* [Problem requirements]:
Can you reproduce the gradBoostTrn documentation below word for word, between "Arguments list" and "the program call.", inclusive?

-------- Document section

Skip to content

gradBoostTrn

Description

The Gradient Boosting decision tree model is an ensemble learning technique that builds a series of decision trees, where each tree corrects the errors of the previous ones. This method is widely used for both classification and regression tasks due to its strong predictive performance. In this implementation, we use the version provided by scikit-learn, which allows for flexible and efficient training. The generated decision tree rules allow Fidex to identify hyperplanes in the feature space that discriminate between different classes, thus enabling the extraction of decision rules, making the model's decisions more transparent and easier to explain. For more details on the Gradient Boosting algorithm with Dimlp, you can refer to this paper.

Arguments list

The gradBoostTrn algorithm works with both required and optional arguments. Each argument has specific properties:

  • Is required means whether an argument must be specified when calling the program or not.
  • Type specifies the argument datatype.
  • CLI argument syntax is the exact name to use if you are writing the argument along with the program call.
  • JSON identifier is the exact name to use if you are writing the argument inside a JSON configuration file.
  • Default value is the value that will be used by the program if the argument is not specified. If None, it could mean that the argument is not used at all during the algorithm execution or could also mean that you have to specify it yourself.

Show help

Display parameters and other helpful information concerning the program usage and terminate it when done.

Property Value
Is required No
Type None
CLI argument syntax -h, --help or None
JSON identifier N/A
Default value None

Warning

Every other specified argument will be ignored.


JSON configuration file

File containing the configuration for the algorithm in JSON format (see more about JSON configuration files).

Property Value
Is required No
Type String
CLI argument syntax --json-configuration-file
JSON identifier N/A
Default value None

Warning

If you use this argument, it must be the only one specified. No other argument can be specified with it.

----------------
-------- Records

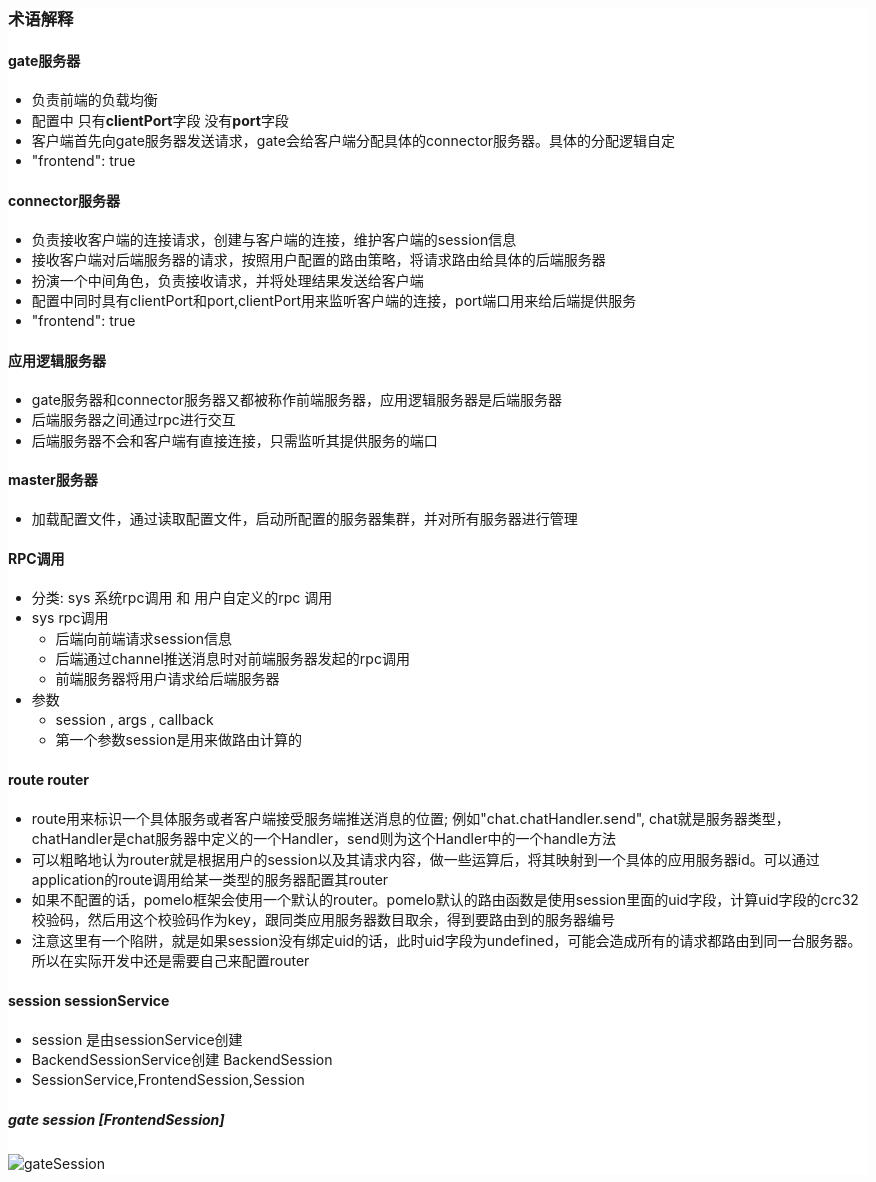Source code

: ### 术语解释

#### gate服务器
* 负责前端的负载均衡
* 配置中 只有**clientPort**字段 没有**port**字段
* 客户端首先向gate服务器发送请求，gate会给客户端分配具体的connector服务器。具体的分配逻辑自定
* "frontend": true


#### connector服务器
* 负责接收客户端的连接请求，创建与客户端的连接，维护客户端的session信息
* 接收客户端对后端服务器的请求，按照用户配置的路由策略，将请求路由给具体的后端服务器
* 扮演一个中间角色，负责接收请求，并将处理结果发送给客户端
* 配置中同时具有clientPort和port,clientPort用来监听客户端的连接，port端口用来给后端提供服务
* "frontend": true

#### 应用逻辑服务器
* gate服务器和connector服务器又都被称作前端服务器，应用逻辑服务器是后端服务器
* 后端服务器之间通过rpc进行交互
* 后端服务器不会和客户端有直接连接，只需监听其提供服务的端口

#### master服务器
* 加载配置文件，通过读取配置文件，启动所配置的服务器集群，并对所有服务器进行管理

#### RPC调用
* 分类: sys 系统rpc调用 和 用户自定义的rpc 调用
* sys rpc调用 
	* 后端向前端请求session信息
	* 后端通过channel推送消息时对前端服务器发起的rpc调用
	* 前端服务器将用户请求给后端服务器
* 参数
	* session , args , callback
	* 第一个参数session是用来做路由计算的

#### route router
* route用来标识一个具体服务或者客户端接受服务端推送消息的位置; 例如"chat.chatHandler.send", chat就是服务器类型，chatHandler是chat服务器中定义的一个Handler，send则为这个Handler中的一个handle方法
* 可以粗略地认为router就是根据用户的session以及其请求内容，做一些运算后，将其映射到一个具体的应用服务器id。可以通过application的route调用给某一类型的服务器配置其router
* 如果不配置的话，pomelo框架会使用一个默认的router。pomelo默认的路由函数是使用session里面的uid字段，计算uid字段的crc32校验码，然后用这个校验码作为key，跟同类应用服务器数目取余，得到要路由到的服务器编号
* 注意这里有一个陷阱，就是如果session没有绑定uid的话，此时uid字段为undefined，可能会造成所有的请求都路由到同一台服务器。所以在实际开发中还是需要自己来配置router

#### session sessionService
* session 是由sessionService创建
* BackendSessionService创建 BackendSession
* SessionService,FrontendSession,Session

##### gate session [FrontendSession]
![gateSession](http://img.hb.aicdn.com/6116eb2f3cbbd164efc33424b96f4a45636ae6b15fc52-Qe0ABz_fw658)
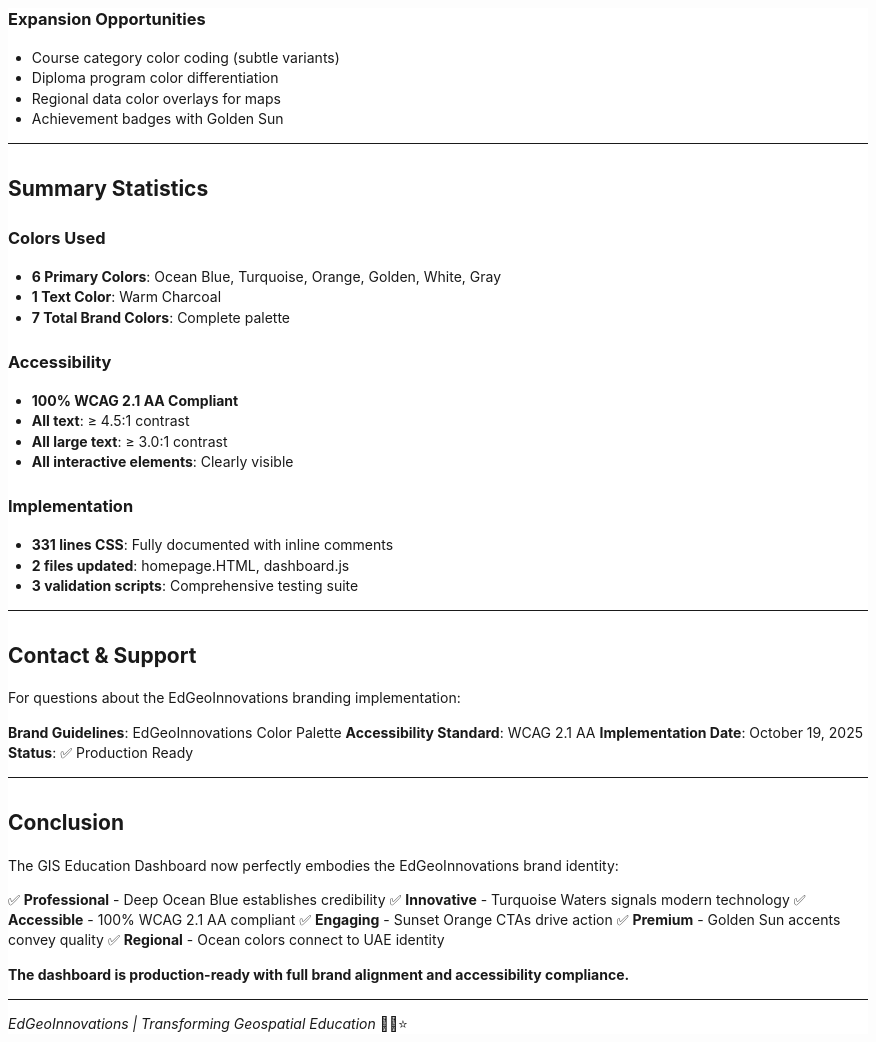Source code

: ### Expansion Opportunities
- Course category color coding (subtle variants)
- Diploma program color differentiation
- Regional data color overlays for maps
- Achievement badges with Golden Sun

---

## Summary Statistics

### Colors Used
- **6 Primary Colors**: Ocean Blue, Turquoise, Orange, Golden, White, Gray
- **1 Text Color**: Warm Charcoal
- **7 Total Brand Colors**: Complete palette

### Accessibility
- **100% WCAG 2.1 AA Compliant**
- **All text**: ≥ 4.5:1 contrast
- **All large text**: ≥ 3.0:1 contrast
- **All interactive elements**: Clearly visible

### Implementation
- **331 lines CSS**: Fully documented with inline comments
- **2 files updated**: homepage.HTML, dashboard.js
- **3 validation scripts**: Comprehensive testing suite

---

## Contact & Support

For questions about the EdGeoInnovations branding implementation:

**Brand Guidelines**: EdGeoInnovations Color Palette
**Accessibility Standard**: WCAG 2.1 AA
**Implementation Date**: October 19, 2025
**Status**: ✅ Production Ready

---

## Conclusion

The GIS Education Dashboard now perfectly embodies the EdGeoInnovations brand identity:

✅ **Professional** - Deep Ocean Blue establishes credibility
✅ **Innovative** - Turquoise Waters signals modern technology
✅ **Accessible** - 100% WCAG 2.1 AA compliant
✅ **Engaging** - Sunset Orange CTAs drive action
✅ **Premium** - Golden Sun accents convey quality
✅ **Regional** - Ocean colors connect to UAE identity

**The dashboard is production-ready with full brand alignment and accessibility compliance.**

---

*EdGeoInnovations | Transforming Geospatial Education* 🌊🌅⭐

----------------

* [Completed task]:
Arguments list

The gradBoostTrn algorithm works with both required and optional arguments. Each argument has specific properties:

  • Is required means whether an argument must be specified when calling the program or not.
  • Type specifies the argument datatype.
  • CLI argument syntax is the exact name to use if you are writing the argument along with the program call.